■ ESTRATTO DELLA PAGINA:
Sono, questi illustrati nella presente pubblicazione, alcuni dipinti di Egidio Martini, dei molti da lui eseguiti negli anni antecedenti l’ultima guerra, ricuperati dalla dispersione avvenuta nel tempo; lavori quasi tutti della sua giovinezza, realizzati tra il 1934 e il 1944, con aggiunti altri pochi eseguiti tra il 1950 e il ’56.
È naturale ch’essi, essendo del suo primo tempo presentino vari aspetti e tendenze formali e la mancanza d’un’unità stilistica, pur dimostrando nel loro autore indubbie e genuine qualità pittoriche.
Queste caratteristiche della pittura del Martini furono ben definite da Silvio Branzi in occasione d’una mostra del pittore nella Galleria Bevilacqua La Masa (allestita unitamente a quella di Oscar Cavallet) nel 1944.
Il Branzi, nella recensione a tale mostra, osservava molto acutamente: “Martini è giovane assai, e la sua pittura ha i pregi e i difetti della giovinezza.
Quelli, da riassumere in un’impetuosa volontà di tentare ogni maniera, di esplorare ogni strada senza prevenzioni, al solo scopo di trovar la giusta intonazione alla propria voce; questi da ricercarsi in una varietà continua e frammentaria di risultati.

Record di coordinate dei punti di riferimento:

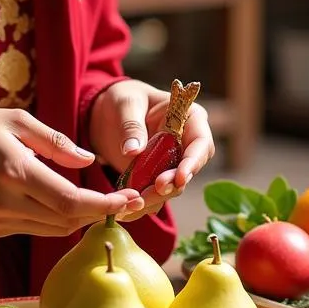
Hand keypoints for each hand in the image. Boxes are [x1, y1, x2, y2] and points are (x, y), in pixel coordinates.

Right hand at [0, 108, 142, 236]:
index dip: (104, 205)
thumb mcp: (16, 120)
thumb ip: (56, 142)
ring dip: (82, 218)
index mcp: (15, 172)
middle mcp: (6, 203)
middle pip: (68, 221)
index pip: (70, 202)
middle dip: (101, 212)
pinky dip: (58, 218)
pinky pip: (37, 228)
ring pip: (55, 230)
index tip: (130, 199)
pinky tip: (69, 201)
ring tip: (108, 201)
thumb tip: (89, 160)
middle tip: (130, 200)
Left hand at [88, 79, 215, 218]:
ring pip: (173, 186)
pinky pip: (155, 194)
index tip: (179, 178)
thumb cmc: (123, 98)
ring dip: (156, 197)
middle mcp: (187, 143)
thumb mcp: (125, 103)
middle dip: (173, 184)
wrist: (108, 113)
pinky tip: (127, 209)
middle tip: (153, 190)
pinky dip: (142, 203)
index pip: (201, 143)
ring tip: (135, 201)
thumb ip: (131, 125)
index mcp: (189, 118)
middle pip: (190, 169)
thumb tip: (133, 151)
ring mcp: (173, 162)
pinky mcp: (157, 176)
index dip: (193, 162)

■ CONSEGNE:
A) Elenca tutte le persone nominate nell'estratto sui dipinti di Egidio Martini.
B) In quale galleria si tenne la mostra del 1944 citata nell'estratto sui dipinti di Egidio Martini?
C) Riassumi in due frasi l'estratto sui dipinti di Egidio Martini.

■ RISPOSTE NUMERATE:
A) Egidio Martini, Silvio Branzi, Oscar Cavallet

B) Nella Galleria Bevilacqua La Masa.

C) La pubblicazione presenta alcuni dipinti di Egidio Martini recuperati dalla dispersione, quasi tutti giovanili ed eseguiti tra il 1934 e il 1944, con pochi altri realizzati tra il 1950 e il '56. Essendo opere del suo primo periodo, mostrano tendenze varie e mancano di unità stilistica, caratteristiche che Silvio Branzi definì nel 1944 recensendo una mostra del pittore alla Galleria Bevilacqua La Masa.